Google’s AI-driven defect detection system has unveiled its inaugural set of security issues.
Heather Adkins, Google’s vice president of security, announced that Big Sleep, their LLM-based vulnerability analysis tool, identified and reported 20 security flaws within popular open-source software.
According to Adkins, Big Sleep, developed by Google’s AI division DeepMind and hacker team Project Zero, reported its initial vulnerabilities, predominantly in open-source applications like the audio and video library FFmpeg and image processing suite ImageMagick.
Specifics about the vulnerabilities’ effects or seriousness are unavailable, as Google is holding back details until the issues are resolved, which is customary. The mere discovery of these vulnerabilities by Big Sleep is noteworthy, indicating progress in AI tools, even with human involvement in this case.
“To maintain high-quality and actionable reports, we have a human expert review before reporting, but each vulnerability was discovered and reproduced by the AI agent without human help,” stated Google’s spokesperson Kimberly Samra to TechCrunch.
Royal Hansen, Google’s vice president of engineering, commented that the discoveries highlight “a new frontier in automated vulnerability discovery.”
LLM-powered tools capable of detecting vulnerabilities are becoming prevalent. Beyond Big Sleep, there are tools like RunSybil and XBOW, among others.

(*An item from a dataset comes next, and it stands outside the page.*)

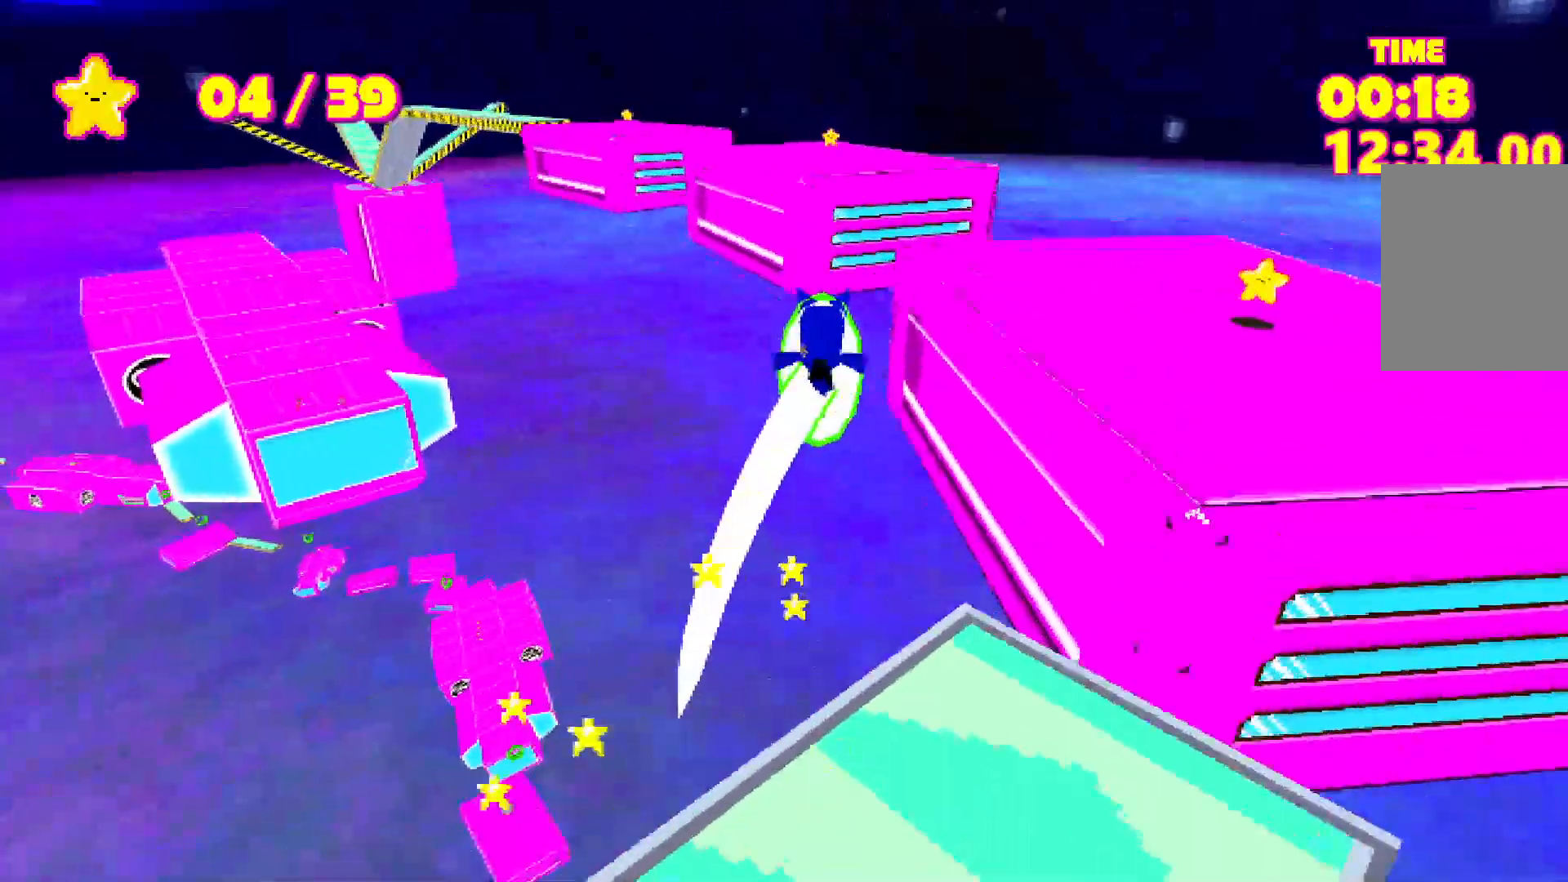
{"keys": ["shift", "w"], "events": [[50, "space", "up"], [200, "space", "down"], [233, "space", "up"]]}
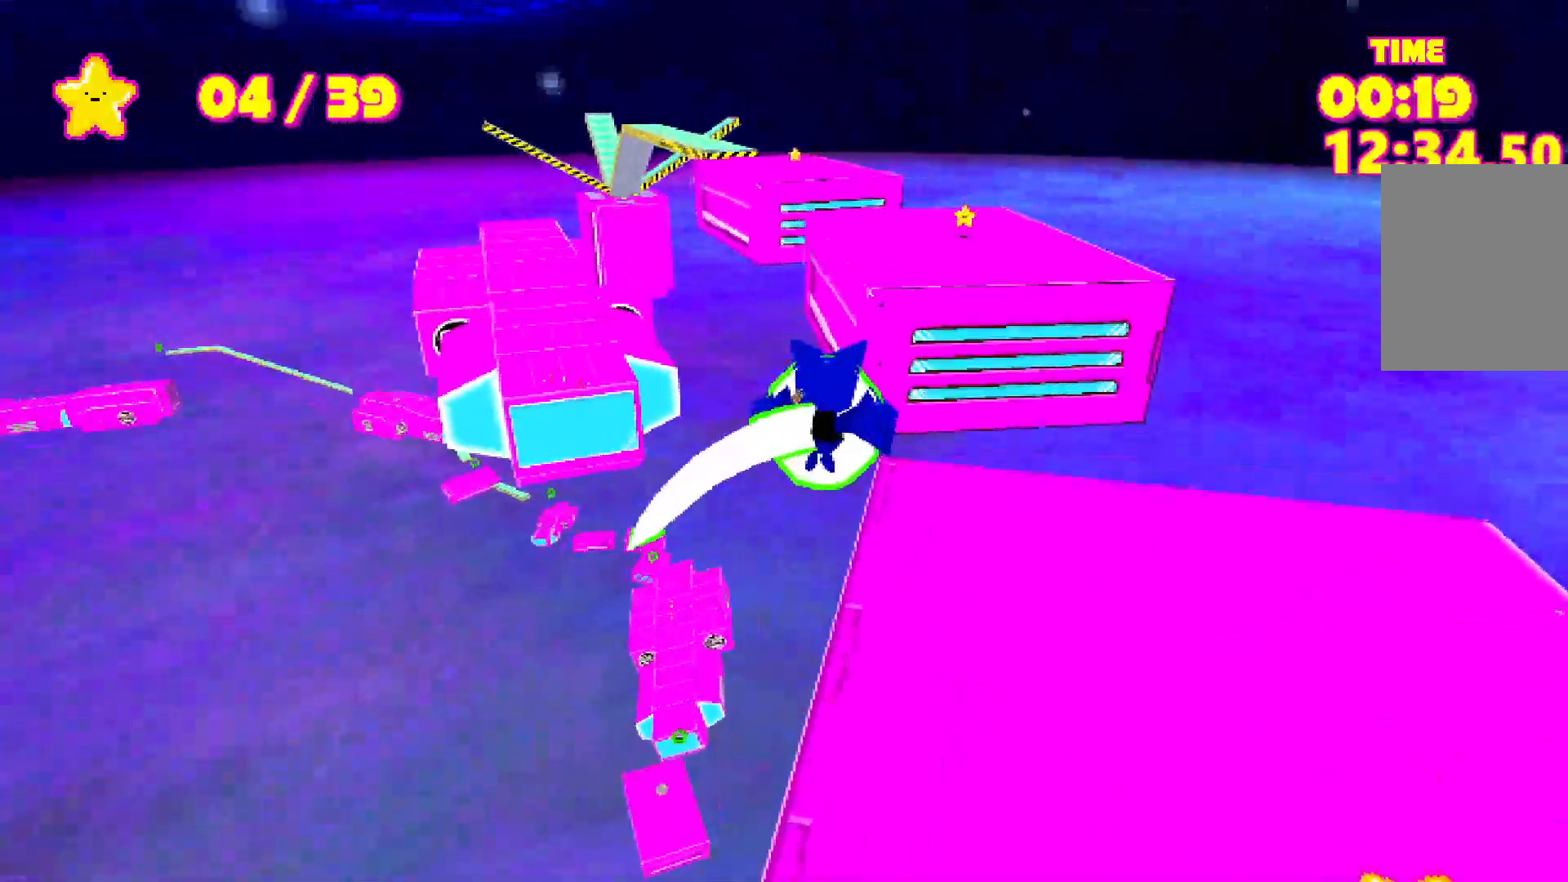
{"keys": ["shift", "w"], "events": [[200, "space", "down"], [450, "space", "up"]]}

XBOW has gained recognition for topping a U.S. leaderboard on bug bounty platform HackerOne. Predominantly, a human is involved at some stage to verify legitimate vulnerabilities found by AI, as seen with Big Sleep.
Vlad Ionescu, co-founder and CTO at RunSybil, noted that Big Sleep is a “legit” endeavor due to its strong design and experienced team, emphasizing Project Zero’s expertise and DeepMind’s capabilities.
While these tools show great potential, they’re not without drawbacks. Some software developers have expressed frustration over bug reports that turn out to be unfounded, equating them to AI-generated noise.
“That’s the issue people face; it looks promising but often ends up worthless,” Ionescu previously stated to TechCrunch.